The children of the church really do "lead" me sometimes. This Sunday's children's sermon was one of those times. For the children's sermon I had planned to talk about olive branches as a symbol of peace, and to present two olive wood candle sticks, to sit on our communion table with the olive wood nativity that the church displays every year.
I bought the candlesticks at the meeting of the Israel/Palestine network in Chicago in November. They were made in Palestine, and imported by a "fair trade" organization which helps Palestinian craftspeople make a decent wage in that economically wrecked part of the world.
Now here was my surprise "leading" from the children: The candlesticks were wrapped in an Arabic language newspaper. As I unwrapped the package, I commented on how it looked like one of our newspapers, but "can you read any of it?" And they immediately picked up on the beauty of the Arabic letters. They asked how to read it, "Left to right? Is it backwards? Are these letters like our ABC's? Which one is A?" Etc. So we looked at the paper more closely. It was the sports page, and there was a big picture of some people playing soccer. Now, THAT we could understand. And some of the ads had pictures of families, and children. And we could see that this one was about the same age as one of our kids, etc.

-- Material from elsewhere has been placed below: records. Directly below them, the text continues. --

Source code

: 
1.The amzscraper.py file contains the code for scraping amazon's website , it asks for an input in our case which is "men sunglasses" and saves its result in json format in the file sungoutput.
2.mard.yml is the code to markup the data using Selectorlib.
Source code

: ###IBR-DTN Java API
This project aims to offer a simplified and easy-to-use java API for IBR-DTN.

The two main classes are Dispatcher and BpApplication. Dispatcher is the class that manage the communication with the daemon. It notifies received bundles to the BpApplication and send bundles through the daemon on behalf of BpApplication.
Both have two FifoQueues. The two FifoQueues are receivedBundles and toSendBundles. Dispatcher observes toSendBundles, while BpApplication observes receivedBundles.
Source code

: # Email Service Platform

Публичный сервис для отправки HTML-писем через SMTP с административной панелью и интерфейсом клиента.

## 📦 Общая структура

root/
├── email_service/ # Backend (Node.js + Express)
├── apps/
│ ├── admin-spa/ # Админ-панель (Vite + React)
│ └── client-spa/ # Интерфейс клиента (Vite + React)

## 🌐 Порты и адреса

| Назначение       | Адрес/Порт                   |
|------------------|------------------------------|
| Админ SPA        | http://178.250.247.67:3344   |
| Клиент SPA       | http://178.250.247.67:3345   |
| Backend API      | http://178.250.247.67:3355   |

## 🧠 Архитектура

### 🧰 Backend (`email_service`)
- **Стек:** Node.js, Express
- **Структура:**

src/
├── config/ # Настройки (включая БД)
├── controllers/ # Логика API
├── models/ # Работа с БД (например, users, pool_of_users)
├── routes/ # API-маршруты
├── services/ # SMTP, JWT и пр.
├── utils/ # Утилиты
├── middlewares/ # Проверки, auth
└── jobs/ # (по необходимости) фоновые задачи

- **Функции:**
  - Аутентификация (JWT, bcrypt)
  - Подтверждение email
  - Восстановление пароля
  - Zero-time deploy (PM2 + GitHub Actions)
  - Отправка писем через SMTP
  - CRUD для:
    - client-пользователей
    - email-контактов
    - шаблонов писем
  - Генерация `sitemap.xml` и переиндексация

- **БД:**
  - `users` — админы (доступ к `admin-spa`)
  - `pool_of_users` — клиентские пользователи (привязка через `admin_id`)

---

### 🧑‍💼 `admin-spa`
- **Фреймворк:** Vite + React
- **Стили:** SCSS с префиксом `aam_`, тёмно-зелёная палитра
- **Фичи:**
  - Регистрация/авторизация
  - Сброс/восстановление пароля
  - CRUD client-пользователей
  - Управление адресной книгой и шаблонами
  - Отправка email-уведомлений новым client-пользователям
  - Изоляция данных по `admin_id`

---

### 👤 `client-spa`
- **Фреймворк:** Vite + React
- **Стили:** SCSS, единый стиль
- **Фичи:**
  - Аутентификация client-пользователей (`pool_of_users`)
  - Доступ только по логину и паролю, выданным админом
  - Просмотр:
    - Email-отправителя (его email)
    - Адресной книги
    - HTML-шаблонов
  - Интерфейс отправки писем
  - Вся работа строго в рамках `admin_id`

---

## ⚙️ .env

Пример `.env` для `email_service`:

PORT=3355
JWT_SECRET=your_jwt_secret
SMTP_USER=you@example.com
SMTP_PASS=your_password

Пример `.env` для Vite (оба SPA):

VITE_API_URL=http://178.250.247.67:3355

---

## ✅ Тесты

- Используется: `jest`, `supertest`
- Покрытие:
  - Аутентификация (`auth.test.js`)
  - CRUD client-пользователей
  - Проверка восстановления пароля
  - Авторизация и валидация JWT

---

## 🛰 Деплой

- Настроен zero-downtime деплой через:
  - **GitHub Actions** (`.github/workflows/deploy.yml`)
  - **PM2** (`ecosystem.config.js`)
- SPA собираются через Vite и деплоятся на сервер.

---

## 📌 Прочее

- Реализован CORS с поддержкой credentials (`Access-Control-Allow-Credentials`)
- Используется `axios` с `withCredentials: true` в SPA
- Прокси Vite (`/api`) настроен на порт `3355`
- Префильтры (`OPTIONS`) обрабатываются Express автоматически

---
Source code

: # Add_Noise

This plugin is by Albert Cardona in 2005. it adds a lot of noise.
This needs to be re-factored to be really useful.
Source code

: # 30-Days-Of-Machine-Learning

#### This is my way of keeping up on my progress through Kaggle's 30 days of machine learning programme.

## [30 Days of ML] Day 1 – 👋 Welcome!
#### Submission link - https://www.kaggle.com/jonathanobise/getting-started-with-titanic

The kids picked up on how the people were like us. Even though we didn't know what the words said, it was a newspaper, just like our newspapers. People like our moms and dads probably read this newspaper, clear across the world from us. That piece of newspaper conveyed so much of how related we are. And the children got a feel for the humanity of people about which we often feel nothing, except perhaps fear. It was a beautiful children's sermon. And the children preached it for me. That's what I love about the Holy Spirit.